▶ **Task goal**:
Every line below between the one holding "Kivikoinansahanpa" and the one holding "Kivikoinannehanko", inclusive, should be copied exactly, and no other line.

(Extracted information)

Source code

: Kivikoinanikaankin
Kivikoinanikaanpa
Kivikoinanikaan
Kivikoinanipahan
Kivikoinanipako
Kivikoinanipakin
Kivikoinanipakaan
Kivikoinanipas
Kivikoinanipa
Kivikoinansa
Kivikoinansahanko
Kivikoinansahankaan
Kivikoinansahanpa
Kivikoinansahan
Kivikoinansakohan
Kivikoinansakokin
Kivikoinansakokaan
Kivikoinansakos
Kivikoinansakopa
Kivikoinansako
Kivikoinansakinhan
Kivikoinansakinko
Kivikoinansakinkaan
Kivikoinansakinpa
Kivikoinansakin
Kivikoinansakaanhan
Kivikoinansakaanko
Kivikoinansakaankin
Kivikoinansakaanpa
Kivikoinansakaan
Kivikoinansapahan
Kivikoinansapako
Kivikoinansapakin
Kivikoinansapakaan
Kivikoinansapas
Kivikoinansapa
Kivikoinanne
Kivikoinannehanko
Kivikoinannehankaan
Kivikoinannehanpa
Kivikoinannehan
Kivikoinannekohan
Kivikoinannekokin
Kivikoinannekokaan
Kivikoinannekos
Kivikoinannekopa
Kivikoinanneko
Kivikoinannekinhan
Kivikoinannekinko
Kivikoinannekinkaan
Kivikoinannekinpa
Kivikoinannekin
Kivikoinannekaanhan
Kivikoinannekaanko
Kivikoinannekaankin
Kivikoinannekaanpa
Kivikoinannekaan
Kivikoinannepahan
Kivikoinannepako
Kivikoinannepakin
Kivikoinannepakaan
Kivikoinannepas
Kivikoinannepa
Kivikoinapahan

(End Extracted information)
(Extracted information)

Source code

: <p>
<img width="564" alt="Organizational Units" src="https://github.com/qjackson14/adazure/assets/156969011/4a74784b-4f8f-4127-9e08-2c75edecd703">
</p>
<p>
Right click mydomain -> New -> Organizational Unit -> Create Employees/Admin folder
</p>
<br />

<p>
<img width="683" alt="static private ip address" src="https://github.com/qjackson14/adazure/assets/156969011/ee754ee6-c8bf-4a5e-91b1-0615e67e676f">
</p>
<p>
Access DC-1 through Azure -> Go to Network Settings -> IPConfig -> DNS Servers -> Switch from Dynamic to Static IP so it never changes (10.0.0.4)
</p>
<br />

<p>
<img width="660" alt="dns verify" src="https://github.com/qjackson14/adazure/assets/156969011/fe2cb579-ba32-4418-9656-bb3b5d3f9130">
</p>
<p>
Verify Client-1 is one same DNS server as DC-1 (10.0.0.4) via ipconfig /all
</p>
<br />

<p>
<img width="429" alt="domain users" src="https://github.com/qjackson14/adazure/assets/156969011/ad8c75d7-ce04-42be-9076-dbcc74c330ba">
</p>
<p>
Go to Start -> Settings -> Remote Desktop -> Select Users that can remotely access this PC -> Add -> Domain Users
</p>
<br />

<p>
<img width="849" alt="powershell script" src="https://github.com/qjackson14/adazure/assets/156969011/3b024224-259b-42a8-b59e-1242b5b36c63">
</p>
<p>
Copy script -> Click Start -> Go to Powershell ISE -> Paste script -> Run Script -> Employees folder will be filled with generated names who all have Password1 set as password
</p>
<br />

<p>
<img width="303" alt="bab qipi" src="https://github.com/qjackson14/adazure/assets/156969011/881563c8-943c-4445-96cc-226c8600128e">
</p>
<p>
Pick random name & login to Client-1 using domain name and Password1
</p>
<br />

(End Extracted information)

▶ **Solution for this exercise**:
Kivikoinansahanpa
Kivikoinansahan
Kivikoinansakohan
Kivikoinansakokin
Kivikoinansakokaan
Kivikoinansakos
Kivikoinansakopa
Kivikoinansako
Kivikoinansakinhan
Kivikoinansakinko
Kivikoinansakinkaan
Kivikoinansakinpa
Kivikoinansakin
Kivikoinansakaanhan
Kivikoinansakaanko
Kivikoinansakaankin
Kivikoinansakaanpa
Kivikoinansakaan
Kivikoinansapahan
Kivikoinansapako
Kivikoinansapakin
Kivikoinansapakaan
Kivikoinansapas
Kivikoinansapa
Kivikoinanne
Kivikoinannehanko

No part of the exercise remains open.